3.5. Mechanical Properties

The typical stress-strain curves and mechanical properties of different nanofiber membranes were shown in Figure 6 and Table 2. Overall, the coaxial nanofiber matrix had better Young’s modulus, tensile strength, and yield stress while the blend nanofiber matrix had better elongation at break. Non-VCM coaxial RCSC/PLLA scaffolds exhibited the best mechanical properties maybe due to the supporting role of PLLA in the core. With the addition of VCM, the mechanical property of coaxial nanofiber declined. The phenomenon may be explained by the existence of the VCM. It has been documented that the addition of low molecular drug had a “plasticizing” effect on fibers [26]. Therefore, the mechanical properties of the coaxial nanofibers decreased with the addition of VCM. For the blend nanofiber matrix, the mechanical properties were not distinct obviously. The result indicated that the coaxial scaffold had better mechanical properties.

3.6. Drug Release

The release behaviors of VCM from the nanofiber scaffolds were studied. As shown in Figure 7, the VCM was almost completely released within 48 hours. Both release curves exhibited high release during the first 10 hours, followed by a more gradual and sustained release of VCM. The cumulative release rate of blend RCSC/PLLA/VCM was 97% and the coaxial RCSC/PLLA (VCM) was 80%. The release rate of the coaxial RCSC/PLLA (VCM) was always lower than the blend RCSC/PLLA (VCM) at any time which indicated that VCM in nanofiber mats of core-shell structure was released more slowly. This can be explained by the fact that the surface of PLLA and RCSC blend acts as a barrier to the VCM; thus the release rate decreases. The experimental result indicated that the coaxial nanofiber might be better drug carriers for its slow-release.

4. Conclusion

In this study, we made an environment-friendly use of waste Rana chensinensis skin by extracting collagen from Rana chensinensis skin and successfully fabricated four different kinds of nanofiber mats.

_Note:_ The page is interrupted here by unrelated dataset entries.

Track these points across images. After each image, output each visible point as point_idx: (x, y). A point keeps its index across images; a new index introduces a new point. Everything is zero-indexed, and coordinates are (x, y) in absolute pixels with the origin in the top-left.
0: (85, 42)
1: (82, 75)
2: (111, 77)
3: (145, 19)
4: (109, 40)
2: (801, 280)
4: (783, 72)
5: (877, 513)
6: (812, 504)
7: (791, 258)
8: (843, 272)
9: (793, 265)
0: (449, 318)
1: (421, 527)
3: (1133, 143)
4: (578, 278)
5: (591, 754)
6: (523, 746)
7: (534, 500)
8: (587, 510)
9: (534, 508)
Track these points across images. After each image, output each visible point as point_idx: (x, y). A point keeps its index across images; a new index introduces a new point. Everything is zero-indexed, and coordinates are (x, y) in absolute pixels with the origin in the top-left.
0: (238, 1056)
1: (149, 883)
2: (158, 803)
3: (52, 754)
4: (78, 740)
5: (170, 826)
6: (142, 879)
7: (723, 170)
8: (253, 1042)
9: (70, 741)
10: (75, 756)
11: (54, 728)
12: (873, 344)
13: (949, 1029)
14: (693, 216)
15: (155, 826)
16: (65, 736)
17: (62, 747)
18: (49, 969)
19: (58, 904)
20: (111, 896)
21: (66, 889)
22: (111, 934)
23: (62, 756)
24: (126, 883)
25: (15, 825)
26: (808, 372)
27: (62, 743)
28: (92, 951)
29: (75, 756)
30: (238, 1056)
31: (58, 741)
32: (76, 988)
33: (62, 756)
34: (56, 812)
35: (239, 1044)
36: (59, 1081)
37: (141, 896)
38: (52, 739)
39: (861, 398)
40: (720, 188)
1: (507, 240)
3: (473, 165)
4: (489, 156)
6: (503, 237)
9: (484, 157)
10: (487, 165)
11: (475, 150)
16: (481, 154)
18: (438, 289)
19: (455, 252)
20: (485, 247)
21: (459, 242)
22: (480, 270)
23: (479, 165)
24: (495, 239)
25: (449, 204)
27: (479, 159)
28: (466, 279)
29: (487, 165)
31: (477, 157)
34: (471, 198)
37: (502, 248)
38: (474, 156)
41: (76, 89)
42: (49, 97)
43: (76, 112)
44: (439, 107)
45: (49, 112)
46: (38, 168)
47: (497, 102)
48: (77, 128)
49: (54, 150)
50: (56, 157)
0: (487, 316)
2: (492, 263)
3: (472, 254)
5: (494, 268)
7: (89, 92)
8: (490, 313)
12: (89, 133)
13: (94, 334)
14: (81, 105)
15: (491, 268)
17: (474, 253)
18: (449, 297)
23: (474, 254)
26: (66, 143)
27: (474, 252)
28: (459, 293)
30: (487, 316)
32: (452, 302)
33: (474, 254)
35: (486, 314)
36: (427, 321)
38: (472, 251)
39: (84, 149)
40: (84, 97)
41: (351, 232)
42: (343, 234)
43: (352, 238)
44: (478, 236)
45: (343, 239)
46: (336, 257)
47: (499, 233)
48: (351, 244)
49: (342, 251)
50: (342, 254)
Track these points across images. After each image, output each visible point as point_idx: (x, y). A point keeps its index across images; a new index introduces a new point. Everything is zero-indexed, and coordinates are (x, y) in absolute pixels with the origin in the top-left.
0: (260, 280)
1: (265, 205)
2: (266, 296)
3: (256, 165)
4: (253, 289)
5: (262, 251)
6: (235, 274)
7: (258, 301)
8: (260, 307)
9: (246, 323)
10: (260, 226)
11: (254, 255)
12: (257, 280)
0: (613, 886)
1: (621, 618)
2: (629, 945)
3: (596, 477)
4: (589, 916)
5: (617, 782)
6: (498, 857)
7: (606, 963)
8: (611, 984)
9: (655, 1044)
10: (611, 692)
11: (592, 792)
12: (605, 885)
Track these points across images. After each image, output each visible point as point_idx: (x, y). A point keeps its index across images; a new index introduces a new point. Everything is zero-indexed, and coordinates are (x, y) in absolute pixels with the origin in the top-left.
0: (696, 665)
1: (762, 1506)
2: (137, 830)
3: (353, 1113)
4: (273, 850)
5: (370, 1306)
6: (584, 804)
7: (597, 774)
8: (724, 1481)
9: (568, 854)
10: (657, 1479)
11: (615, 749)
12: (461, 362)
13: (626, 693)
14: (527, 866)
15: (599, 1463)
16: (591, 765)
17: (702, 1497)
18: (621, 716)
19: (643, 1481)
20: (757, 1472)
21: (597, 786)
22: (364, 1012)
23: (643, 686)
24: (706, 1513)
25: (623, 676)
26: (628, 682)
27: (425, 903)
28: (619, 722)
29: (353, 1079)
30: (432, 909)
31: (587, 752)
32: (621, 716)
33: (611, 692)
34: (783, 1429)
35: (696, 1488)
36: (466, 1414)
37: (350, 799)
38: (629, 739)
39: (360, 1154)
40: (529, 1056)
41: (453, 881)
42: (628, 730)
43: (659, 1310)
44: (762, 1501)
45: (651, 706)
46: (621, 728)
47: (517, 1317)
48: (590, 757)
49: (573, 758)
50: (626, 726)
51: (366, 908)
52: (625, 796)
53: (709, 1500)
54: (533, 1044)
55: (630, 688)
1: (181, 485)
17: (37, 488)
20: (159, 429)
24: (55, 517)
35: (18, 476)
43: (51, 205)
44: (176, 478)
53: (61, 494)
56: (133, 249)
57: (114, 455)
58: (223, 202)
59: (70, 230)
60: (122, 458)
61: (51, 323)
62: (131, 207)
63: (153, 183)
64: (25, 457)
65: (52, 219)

The SEM micrographs showed that the nanofibers had continuous and bead-free morphology and the addition of VCM decreased the nanofiber diameter. FTIR spectroscopy approved that the substance we extracted was collagen and the existence of RCSC, PLLA, or VCM in the electrospun scaffolds. DSC test showed that the carrying of VCM did not change the crystallinity of PLLA obviously. Mechanical property testing indicated that the core-shell structure nanofiber matrix is better in Young’s modulus and yield stress as well as tensile strength. Both blend and coaxial nanofiber matrix showed hydrophobic property while the pure RCSC matrix showed hydrophobic property. Through the drug release experiment, the cumulative release rate of blend RCSC/PLLA/VCM scaffolds was 97% and that of the coaxial RCSC/PLLA (VCM) scaffolds was 80% which indicated that both the blend and coaxial nanofiber can be drug carriers of VCM. Overall, the coaxial RCSC/PLLA (VCM) electrospun nanofiber scaffold might be a good candidate for drug carriers for its better mechanical properties along slow-release effect.

Competing Interests

The authors declare that they have no competing interests.